Looking back on our abortive trip to Oaxaca now, writing about our abortive trip to Oaxaca, I am still surprised that I squandered my time there so thoroughly. Although it had been easy to discover that Lawrence stayed at the Hotel Francia it was more difficult to find where we had stayed for a week. A parrot filled the leaf-soaked courtyard with blue and green squawking, I remember that, but I kept no notes, have no record of the name of the place. I’ve looked at the Rough Guide and Let’s Go but can’t find anything that jogs my memory. It is no use; it is gone, lost. Long resigned to lacking the application adequately to research Lawrence’s life I find I am not even qualified to research my own, to be my own biographer.

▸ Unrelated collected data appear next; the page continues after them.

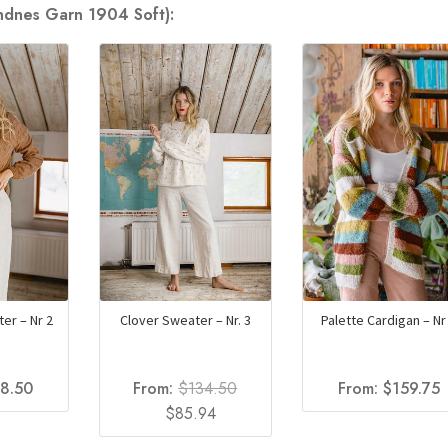
andnes Garn 1904 Soft):
er – Nr 2
Clover Sweater – Nr. 3
Palette Cardigan – Nr
18.50
From:
$
134.50
From:
$
159.75
Original
Current
$
85.94
price
price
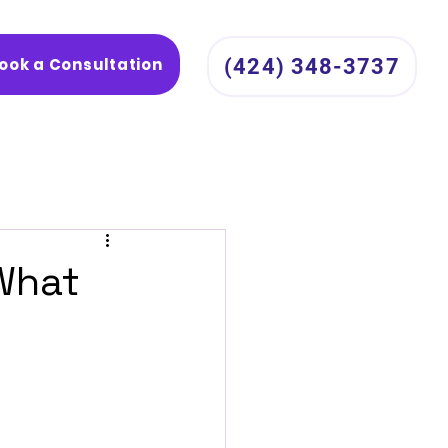
ook a Consultation
(424) 348-3737
 What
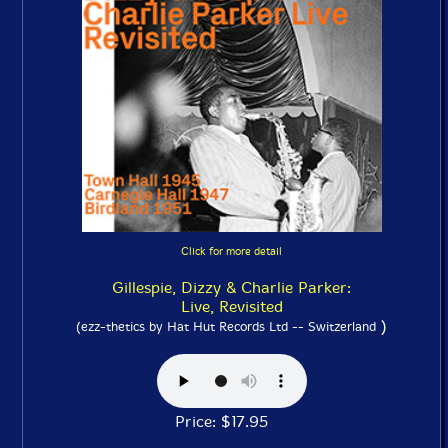
Click for more detail
Gillespie, Dizzy & Charlie Parker:
Live, Revisited
)
(ezz-thetics by Hat Hut Records Ltd -- Switzerland
Price: $17.95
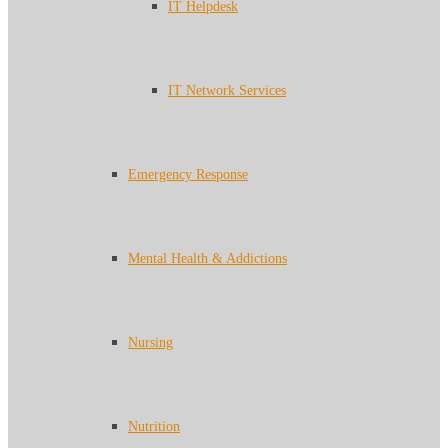
IT Helpdesk
IT Network Services
Emergency Response
Mental Health & Addictions
Nursing
Nutrition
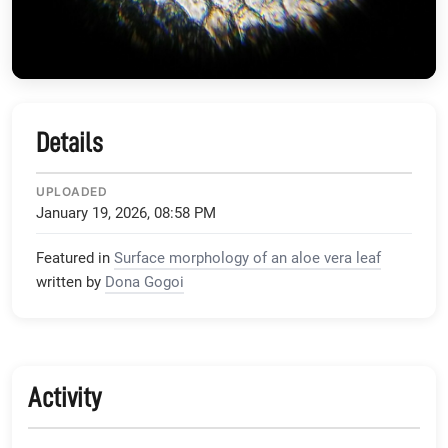
Details
UPLOADED
January 19, 2026, 08:58 PM
Featured in
Surface morphology of an aloe vera leaf
written by
Dona Gogoi
Activity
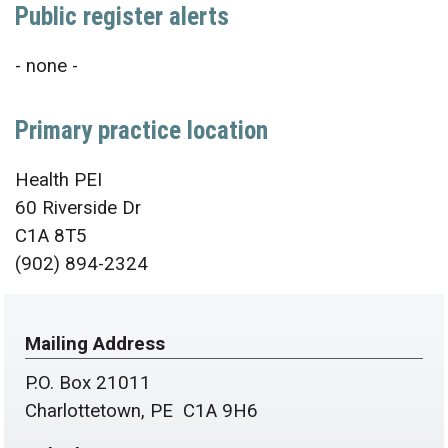
Public register alerts
- none -
Primary practice location
Health PEI
60 Riverside Dr
C1A 8T5
(902) 894-2324
Mailing Address
P.O. Box 21011
Charlottetown, PE C1A 9H6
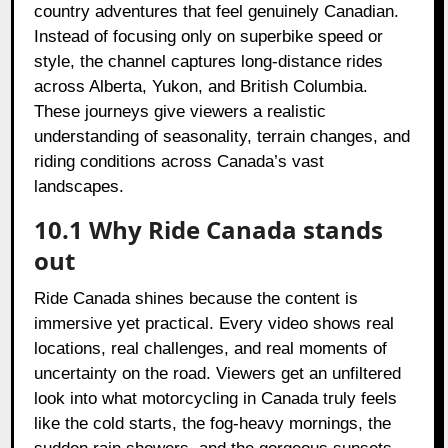
country adventures that feel genuinely Canadian.
Instead of focusing only on superbike speed or
style, the channel captures long-distance rides
across Alberta, Yukon, and British Columbia.
These journeys give viewers a realistic
understanding of seasonality, terrain changes, and
riding conditions across Canada’s vast
landscapes.
10.1 Why Ride Canada stands
out
Ride Canada shines because the content is
immersive yet practical. Every video shows real
locations, real challenges, and real moments of
uncertainty on the road. Viewers get an unfiltered
look into what motorcycling in Canada truly feels
like the cold starts, the fog-heavy mornings, the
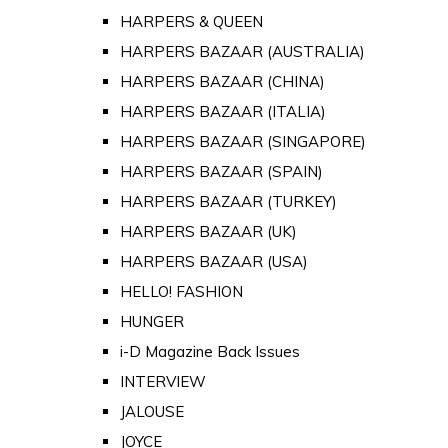
HARPERS & QUEEN
HARPERS BAZAAR (AUSTRALIA)
HARPERS BAZAAR (CHINA)
HARPERS BAZAAR (ITALIA)
HARPERS BAZAAR (SINGAPORE)
HARPERS BAZAAR (SPAIN)
HARPERS BAZAAR (TURKEY)
HARPERS BAZAAR (UK)
HARPERS BAZAAR (USA)
HELLO! FASHION
HUNGER
i-D Magazine Back Issues
INTERVIEW
JALOUSE
JOYCE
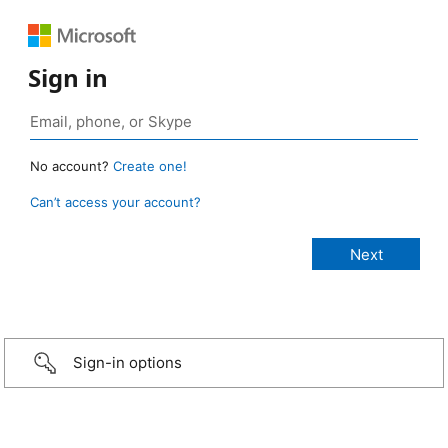
Sign in
No account?
Create one!
Can’t access your account?
Sign-in options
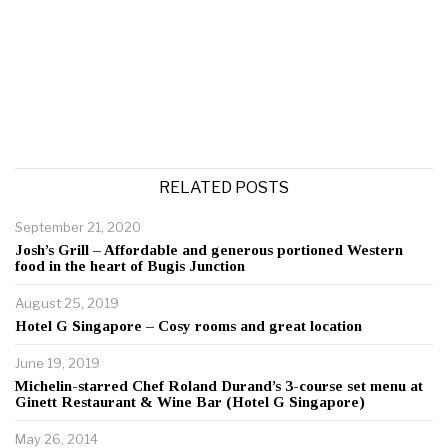
RELATED POSTS
September 21, 2020
Josh’s Grill – Affordable and generous portioned Western
food in the heart of Bugis Junction
August 25, 2019
Hotel G Singapore – Cosy rooms and great location
June 19, 2019
Michelin-starred Chef Roland Durand’s 3-course set menu at
Ginett Restaurant & Wine Bar (Hotel G Singapore)
May 26, 2014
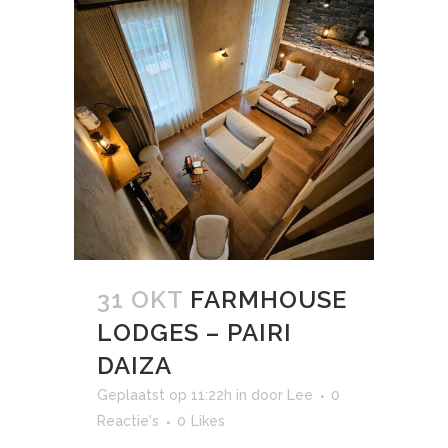
31 OKT
FARMHOUSE
LODGES – PAIRI
DAIZA
Geplaatst op 11:22h
in
door
Lee
0
Reactie's
0
Likes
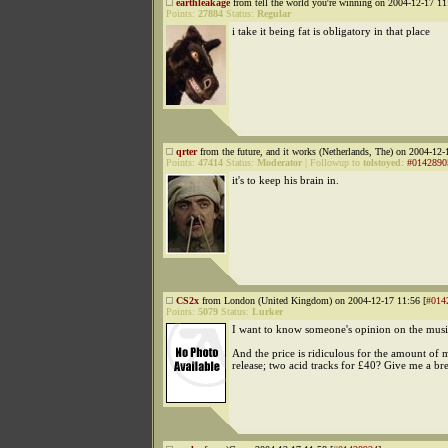
earthleakage
from tell the world you're winning on 2004-12-17 11
Points:
27884
Status:
Regular
i take it being fat is obligatory in that place
qrter
from the future, and it works (Netherlands, The) on 2004-12-
Points:
47414
Status:
Moderator
|
Followup to
tolstoyed
:
#0142890
it's to keep his brain in.
CS2x
from London (United Kingdom) on 2004-12-17 11:56 [
#014
Points:
5079
Status:
Lurker
I want to know someone's opinion on the musi
And the price is ridiculous for the amount of 
release; two acid tracks for £40? Give me a br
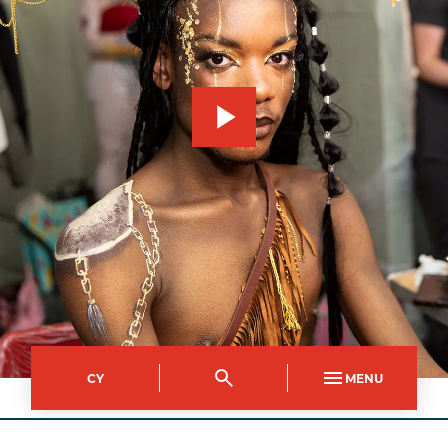
CY
MENU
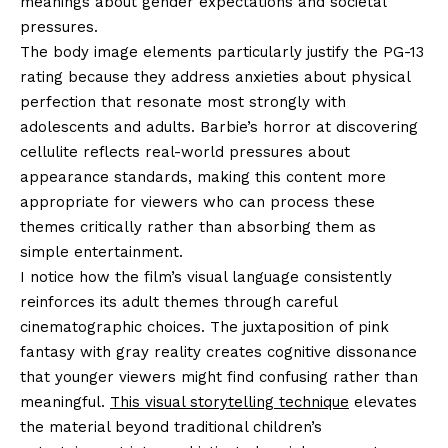
meanings about gender expectations and societal
pressures.
The body image elements particularly justify the PG-13
rating because they address anxieties about physical
perfection that resonate most strongly with
adolescents and adults. Barbie’s horror at discovering
cellulite reflects real-world pressures about
appearance standards, making this content more
appropriate for viewers who can process these
themes critically rather than absorbing them as
simple entertainment.
I notice how the film’s visual language consistently
reinforces its adult themes through careful
cinematographic choices. The juxtaposition of pink
fantasy with gray reality creates cognitive dissonance
that younger viewers might find confusing rather than
meaningful.
This visual storytelling technique
elevates
the material beyond traditional children’s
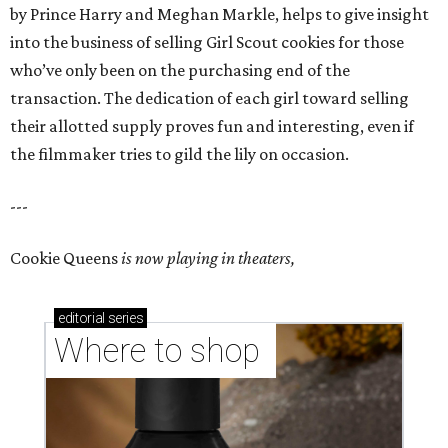
by Prince Harry and Meghan Markle, helps to give insight
into the business of selling Girl Scout cookies for those
who’ve only been on the purchasing end of the
transaction. The dedication of each girl toward selling
their allotted supply proves fun and interesting, even if
the filmmaker tries to gild the lily on occasion.
---
Cookie Queens
is now playing in theaters,
editorial
series
Where to shop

If one could accept one’s own shortcomings, perhaps one could be happy, contented, at one, as they say, with oneself; but what if one’s principal shortcoming is, precisely, this unlimited capacity to generate friction between giving in to oneself as one is one moment and the equally strong urge to re-shape and seize control of how one was at some later date? Nothing wrong per se in going to Oaxaca and deciding, once you are there, that you do not want to do exactly that which you came to do. It might even be tolerable to fail to do what you came to do and to come to regret it later, but to fail to do something now precisely so that you can gnaw and gnaw away at it later, and then to waste weeks gnawing over this syndrome. . No, there is not even the glimmer of contentment there. You’re stuck, stuck in an endless loop, stuck like a record which keeps jumping back to the same three words — ‘if only. .’, ‘if only. .’ — which turn out to be only two words.